== WHAT TO DO ==
List every line of the material that contains the word "orchestra".

=== Section Start ===

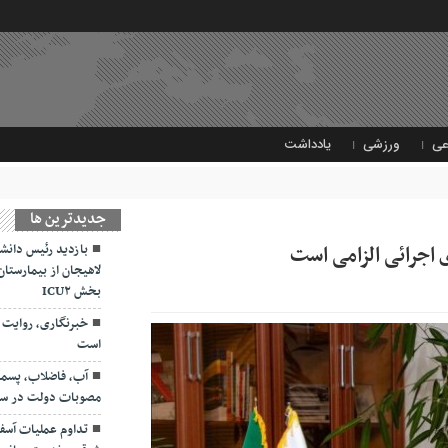
عی
ورزشی
یادداشت
جديدترين ها
 اجرائی الزامی است
بازدید رئیس دانشگ
لاهیجان از بیمارستان 
بخش ICU۲
خبرنگاری، روایت 
است
آب، فاضلاب، پسمان
مصوبات دولت در سفر
تداوم عملیات آسفا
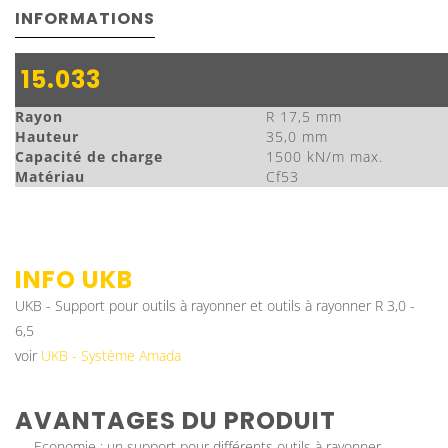
INFORMATIONS
15.033
Rayon
R 17,5 mm
Hauteur
35,0 mm
Capacité de charge
1500 kN/m max.
Matériau
Cf53
INFO
UKB
UKB - Support pour outils à rayonner et outils à rayonner R 3,0 -
6,5
voir
UKB - Système Amada
AVANTAGES DU PRODUIT
Economie : un support pour différents outils à rayonner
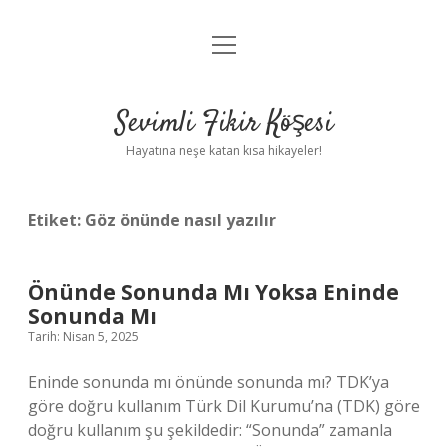
menüyü
Anasayfa
aç
Gizlilik Politikası
Sevimli Fikir Köşesi
Yasal Uyarı
Hayatına neşe katan kısa hikayeler!
Hakkımızda
Etiket:
Göz önünde nasıl yazılır
Önünde Sonunda Mı Yoksa Eninde
Sonunda Mı
Tarih: Nisan 5, 2025
Eninde sonunda mı önünde sonunda mı? TDK’ya
göre doğru kullanım Türk Dil Kurumu’na (TDK) göre
doğru kullanım şu şekildedir: “Sonunda” zamanla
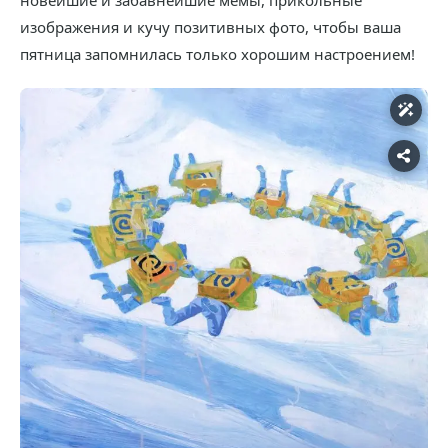
новейшие и забавнейшие мемы, прикольные
изображения и кучу позитивных фото, чтобы ваша
пятница запомнилась только хорошим настроением!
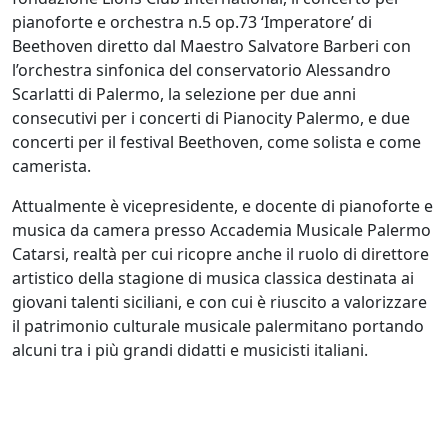
pianoforte e orchestra n.5 op.73 ‘Imperatore’ di
Beethoven diretto dal Maestro Salvatore Barberi con
l’orchestra sinfonica del conservatorio Alessandro
Scarlatti di Palermo, la selezione per due anni
consecutivi per i concerti di Pianocity Palermo, e due
concerti per il festival Beethoven, come solista e come
camerista.
Attualmente è vicepresidente, e docente di pianoforte e
musica da camera presso Accademia Musicale Palermo
Catarsi, realtà per cui ricopre anche il ruolo di direttore
artistico della stagione di musica classica destinata ai
giovani talenti siciliani, e con cui è riuscito a valorizzare
il patrimonio culturale musicale palermitano portando
alcuni tra i più grandi didatti e musicisti italiani.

=== Section End ===

== TASK RESULT ==
pianoforte e orchestra n.5 op.73 ‘Imperatore’ di
l’orchestra sinfonica del conservatorio Alessandro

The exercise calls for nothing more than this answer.